Progressing in snowboarding is difficult, especially balancing being a full time student, and a competetive athlete. Pictured above is me at Copper mountain in one of the hidden spots my snowboarding teammates and I have claimed as our own. This hidden spot allows us to progress safely by landing into soft snow.
In preperation for science fair, I have been practicing presenting while driving up to the mountains, as well as mumbling about the phylogenetic delimition of genus Russula while competing. I am sure that my teammates will be happy to know that soon we will be done presenting, and I will no longer be constantly talking about my project.
Music - Andrew
Since the age of 5, I have been obsessed with musicianship. Beginning with piano, i eventually transitioned into saxophone performance about 7 years ago. Since then, I have been honing my performance abilities in order to become one the top high school saxophonists in the county.

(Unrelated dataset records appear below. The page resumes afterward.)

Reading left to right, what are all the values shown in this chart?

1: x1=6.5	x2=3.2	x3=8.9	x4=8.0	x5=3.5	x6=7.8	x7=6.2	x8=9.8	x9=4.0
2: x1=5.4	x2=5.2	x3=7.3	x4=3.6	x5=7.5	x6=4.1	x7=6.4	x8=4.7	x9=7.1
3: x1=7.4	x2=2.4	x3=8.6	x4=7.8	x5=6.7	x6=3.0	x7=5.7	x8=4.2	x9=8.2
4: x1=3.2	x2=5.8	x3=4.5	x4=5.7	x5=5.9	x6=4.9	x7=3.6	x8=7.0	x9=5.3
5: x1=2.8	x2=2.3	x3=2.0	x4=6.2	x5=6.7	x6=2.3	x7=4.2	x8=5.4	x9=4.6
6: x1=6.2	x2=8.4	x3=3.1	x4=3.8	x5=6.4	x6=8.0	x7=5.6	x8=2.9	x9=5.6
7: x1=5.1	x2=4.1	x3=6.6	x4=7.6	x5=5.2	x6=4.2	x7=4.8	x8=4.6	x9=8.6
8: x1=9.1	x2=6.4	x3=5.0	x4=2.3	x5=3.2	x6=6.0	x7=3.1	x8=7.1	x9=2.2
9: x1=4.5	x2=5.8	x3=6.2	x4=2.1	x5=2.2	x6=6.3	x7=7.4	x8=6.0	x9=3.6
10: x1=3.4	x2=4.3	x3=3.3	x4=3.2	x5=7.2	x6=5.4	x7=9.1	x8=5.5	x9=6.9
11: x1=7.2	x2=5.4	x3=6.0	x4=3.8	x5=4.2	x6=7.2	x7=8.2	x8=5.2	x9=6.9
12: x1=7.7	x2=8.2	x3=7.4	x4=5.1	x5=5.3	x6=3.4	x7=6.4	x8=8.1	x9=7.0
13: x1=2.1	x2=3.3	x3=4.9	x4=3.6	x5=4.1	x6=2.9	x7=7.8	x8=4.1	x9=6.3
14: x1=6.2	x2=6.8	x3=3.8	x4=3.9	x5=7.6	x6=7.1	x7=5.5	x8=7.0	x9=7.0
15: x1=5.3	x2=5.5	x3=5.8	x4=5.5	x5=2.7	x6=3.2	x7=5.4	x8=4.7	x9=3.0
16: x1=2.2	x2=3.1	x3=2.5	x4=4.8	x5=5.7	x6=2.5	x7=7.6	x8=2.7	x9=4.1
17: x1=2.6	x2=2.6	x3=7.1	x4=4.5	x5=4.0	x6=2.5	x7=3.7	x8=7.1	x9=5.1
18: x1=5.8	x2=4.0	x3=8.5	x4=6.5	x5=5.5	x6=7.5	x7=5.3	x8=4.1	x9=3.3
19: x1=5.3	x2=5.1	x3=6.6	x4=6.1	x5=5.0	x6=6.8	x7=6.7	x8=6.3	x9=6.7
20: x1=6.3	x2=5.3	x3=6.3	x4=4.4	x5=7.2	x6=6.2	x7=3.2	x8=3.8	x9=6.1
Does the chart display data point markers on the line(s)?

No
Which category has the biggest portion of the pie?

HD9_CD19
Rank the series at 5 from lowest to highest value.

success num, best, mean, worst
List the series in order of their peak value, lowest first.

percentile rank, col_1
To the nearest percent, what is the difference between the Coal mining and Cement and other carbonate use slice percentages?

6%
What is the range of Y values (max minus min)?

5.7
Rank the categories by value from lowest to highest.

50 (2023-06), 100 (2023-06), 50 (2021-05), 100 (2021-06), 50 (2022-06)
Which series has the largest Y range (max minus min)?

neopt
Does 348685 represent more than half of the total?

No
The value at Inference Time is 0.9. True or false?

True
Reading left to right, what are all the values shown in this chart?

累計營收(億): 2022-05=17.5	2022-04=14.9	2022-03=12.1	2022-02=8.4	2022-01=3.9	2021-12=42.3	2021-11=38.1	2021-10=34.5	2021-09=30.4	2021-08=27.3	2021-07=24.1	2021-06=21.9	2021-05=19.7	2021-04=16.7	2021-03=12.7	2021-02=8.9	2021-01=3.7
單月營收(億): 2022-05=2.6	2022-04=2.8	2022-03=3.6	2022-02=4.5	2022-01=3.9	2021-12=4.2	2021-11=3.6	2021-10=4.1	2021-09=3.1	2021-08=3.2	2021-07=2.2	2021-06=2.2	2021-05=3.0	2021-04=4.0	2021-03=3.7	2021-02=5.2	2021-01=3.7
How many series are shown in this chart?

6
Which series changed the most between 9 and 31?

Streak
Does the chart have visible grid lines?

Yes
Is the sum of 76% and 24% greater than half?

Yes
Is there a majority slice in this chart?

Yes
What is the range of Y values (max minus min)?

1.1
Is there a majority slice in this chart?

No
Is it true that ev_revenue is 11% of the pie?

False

Throughout our project, I have been working on saxophone performance in addition to lab work. This includes being a founding member of Rock Canyon's Saxophone Quartet, the MacArthur Ranch Quartet. Additionally, I have been working tirelessly as the Bari saxophonist for this years musical, The Hunchback of Notre Dame. This has been an especially large time commitment, requiring me to rehearse at least twice a week for the past two months. In conjunction with this, I was selected to play first part alto in the 2020 Continental League Honor Band. Unfortunately, our first performance was canceled due to bad weather, but luckily, we rescheduled our performance for 3/09/2020! All of these groups serve as supplemental to my spot as second chair alto in the Rock Canyon Symphonic Band. which is the best band in Douglas County.
Now, juggling all of these performing groups is a little difficult when adding in such a complicated research project, but through hard work and determination, I, as well as my team have been able to tackle all of our extracurricular activities while doing research.
Andrew Hines (4th row, 2nd from left) and the Rock Canyon Pep Band.
This project has been a passion to our entire team. We have laughed, cried, and became stronger together throughout this experience, and are forever grateful. Not only did we become better researchers, we became better people. Not only did we become new friends, we became brothers. And as we conclude our final blog post, we would love to thank everyone that has helped us along the way. Without the support of our mentors, instructors, family, and friends, we wouldn't have gotten where we are today. So as Camden moves on to college, and Jason and Andrew embark on new laboratory experiences, it would be an understatement not to look back and be proud of how far we have come. The results at science fair wilt in comparison to the time we have had together. So, in conclusion, thank you for helping us along the way, and watching us onto the beginnings of our next journey.